In one word (heni de logȏi), the man who has no natural kinship with this matter (ton mȇ sungenȇ tou pragmatos) cannot be made akin to it by quickness of learning (out’ an eumatheia poiȇseien pote) or memory (oute mnȇmȇ); for it cannot be engendered at all in natures which are foreign to it (tȇn archȇn gar en allotriais hexesin ouk engignetai). Therefore (hȏste), if men are not by nature and kinship allied to justice and all other things that are honourable (hoposoi tȏn dikaiȏn te kai tȏn allȏn hosa kala mȇ prosphueis eisin kai sungeneis), though they may be good at learning and remembering other knowledge of various kinds (alloi de allȏn eumatheis hama kai mnȇmones) – or if they have the kinship (oud’ hosoi sungeneis) but are slow learners (dusmatheis de) and have no memory (kai amnȇmones) – none of all these (oudenes toutȏn) will ever learn to the full the truth about virtue (mȇpote mathȏsin alȇtheian aretȇs eis to dunaton) and vice (oude kakias). For both must be learnt together (hama gar auta anankȇ manthanein); and together also must be learnt, by complete and long continued study, as I said at the beginning, the true and the false about all that has true being (kai to pseudos hama kai alȇthes tȇs holȇs ousias, meta tribȇs pasȇs kai chronou pollou, hoper en archais eipon). After much effort (mogis de), as names, definitions, sights, and other data of sense, are brought into contact and friction one with another (tribomena pros allȇla autȏn hekasta, onomata kai logoi opseis te kai aisthȇseis), in the course of scrutiny and kindly testing (en eumenesin elenchois elenchomena) by men who proceed by question and answer without ill will (kai aneu phthonȏn erȏtȇsesin kai apokrisesin chrȏmenȏn), with a sudden flash there shines forth understanding about every problem (exelampse phronȇsis peri hekaston, 344b7), and an intelligence  whose efforts reach the furthest efforts of human powers (kai nous sunteinȏn hoti malist’ eis dunamin anthrȏpinȇn). (342a3-344c1, tr. Harward)

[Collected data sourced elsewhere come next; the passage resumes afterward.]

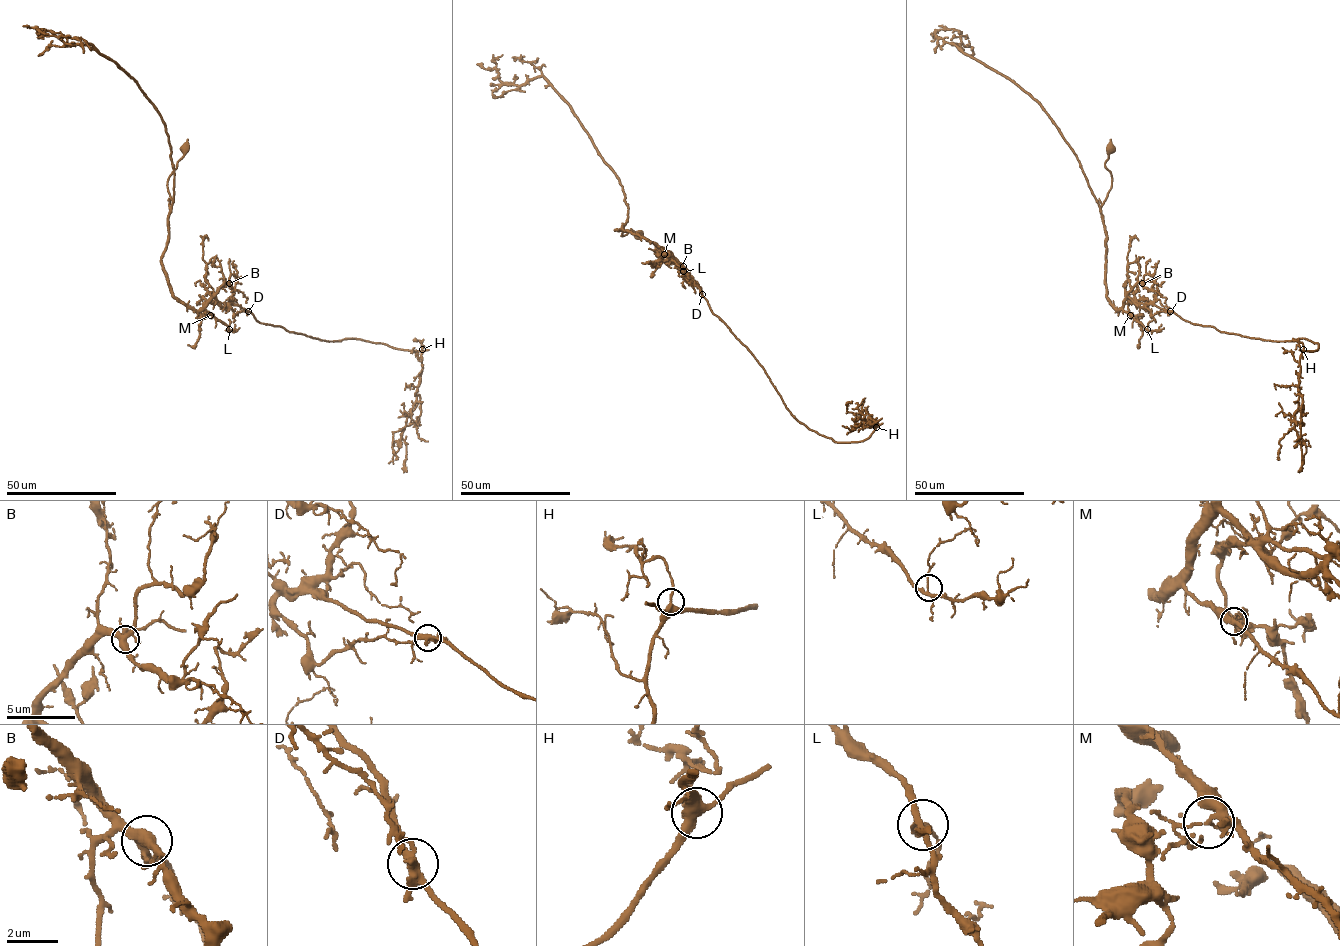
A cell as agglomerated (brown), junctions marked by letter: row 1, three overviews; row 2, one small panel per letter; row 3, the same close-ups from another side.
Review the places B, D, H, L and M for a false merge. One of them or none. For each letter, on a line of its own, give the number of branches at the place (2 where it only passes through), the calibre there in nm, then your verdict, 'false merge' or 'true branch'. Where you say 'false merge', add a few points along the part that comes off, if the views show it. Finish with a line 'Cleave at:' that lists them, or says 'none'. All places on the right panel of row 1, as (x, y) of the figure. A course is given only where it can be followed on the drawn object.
B: 4 | 400 nm | true branch
D: 4 | 320 nm | false merge | (1170, 311), (1221, 332), (1318, 344), (1317, 349), (1304, 351), (1299, 361), (1294, 428), (1302, 465), (1298, 471)
H: 4 | 320 nm | true branch
L: 4 | 200 nm | true branch
M: 5 | 260 nm | true branch
Cleave at: D

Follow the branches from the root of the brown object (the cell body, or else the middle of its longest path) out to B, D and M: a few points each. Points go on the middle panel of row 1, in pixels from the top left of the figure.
B: (638, 235), (631, 229), (622, 236), (624, 224), (622, 230), (615, 230), (639, 234), (668, 250), (683, 266)
D: (638, 235), (631, 229), (622, 236), (624, 224), (622, 230), (615, 230), (628, 230), (662, 246), (702, 294)
M: (638, 235), (631, 229), (622, 236), (624, 224), (622, 230), (615, 230), (638, 234), (657, 244), (664, 254)

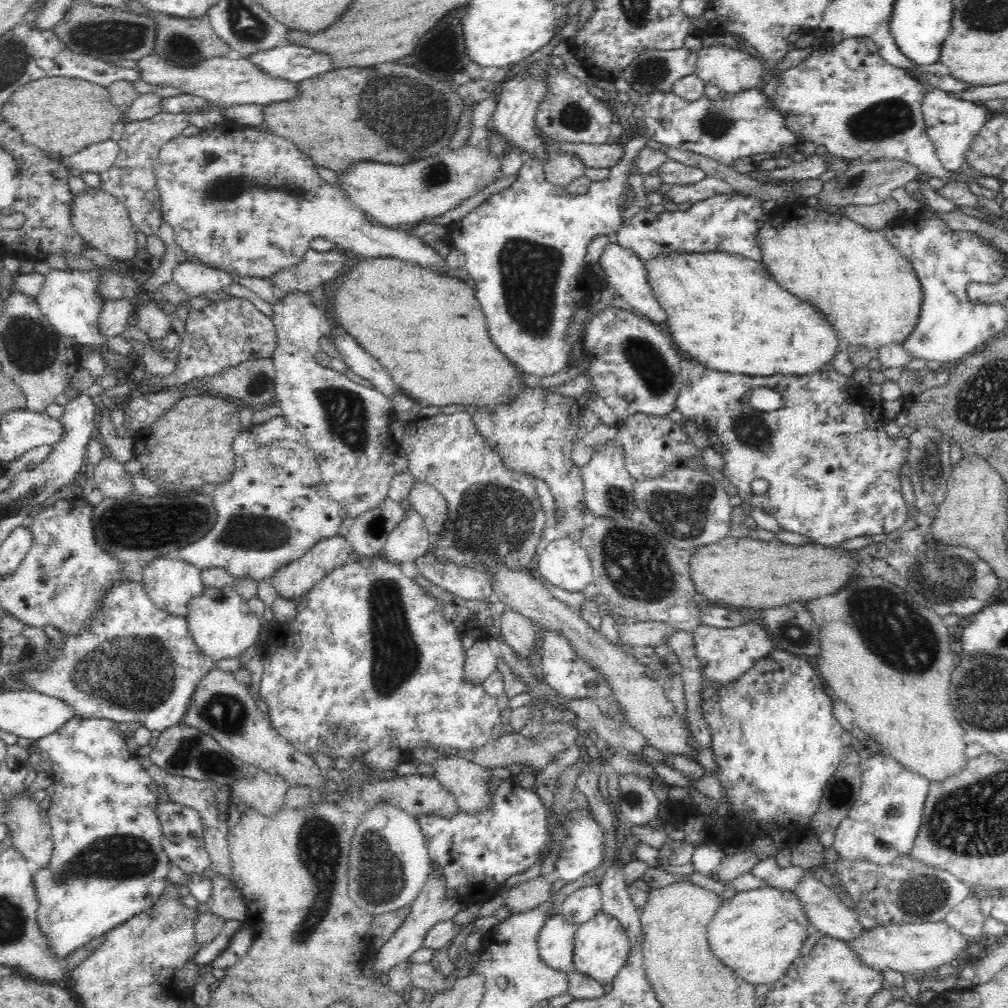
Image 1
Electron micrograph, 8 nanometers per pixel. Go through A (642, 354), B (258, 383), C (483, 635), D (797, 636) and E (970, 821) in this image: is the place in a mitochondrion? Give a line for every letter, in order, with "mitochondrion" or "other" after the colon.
A: mitochondrion
B: mitochondrion
C: other
D: mitochondrion
E: mitochondrion

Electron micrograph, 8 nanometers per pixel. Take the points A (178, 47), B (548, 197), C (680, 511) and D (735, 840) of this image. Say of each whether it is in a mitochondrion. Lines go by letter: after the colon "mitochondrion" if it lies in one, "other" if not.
A: mitochondrion
B: other
C: mitochondrion
D: other

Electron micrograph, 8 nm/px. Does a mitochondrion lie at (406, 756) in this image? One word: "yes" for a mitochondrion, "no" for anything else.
no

Bury translates 344b7 more to the point: ‘there bursts out the light of intelligence and reason regarding each object (exelampse phronȇsis peri hekaston), for Plato speaks about perceiving the Forms by the human intelligence, not about ‘understanding about every problem’. Cf. the statement with which Plato started this whole discussion: ‘For everything that exists (estin tȏn ontȏn hekastȏi) there are three instruments by which the knowledge of it is necessarily imparted (di’ hȏn tȇn epistȇmȇn anankȇ paragignesthai, tria); fourth, there is the knowledge itself (tetarton d’ autȇ), and, as fifth (pempton d’), we must count the thing itself (auto tithenai dei) which is known (ho dȇ gnȏston te) and truly exists (kai alȇthȏs estin on, 342a7-b1).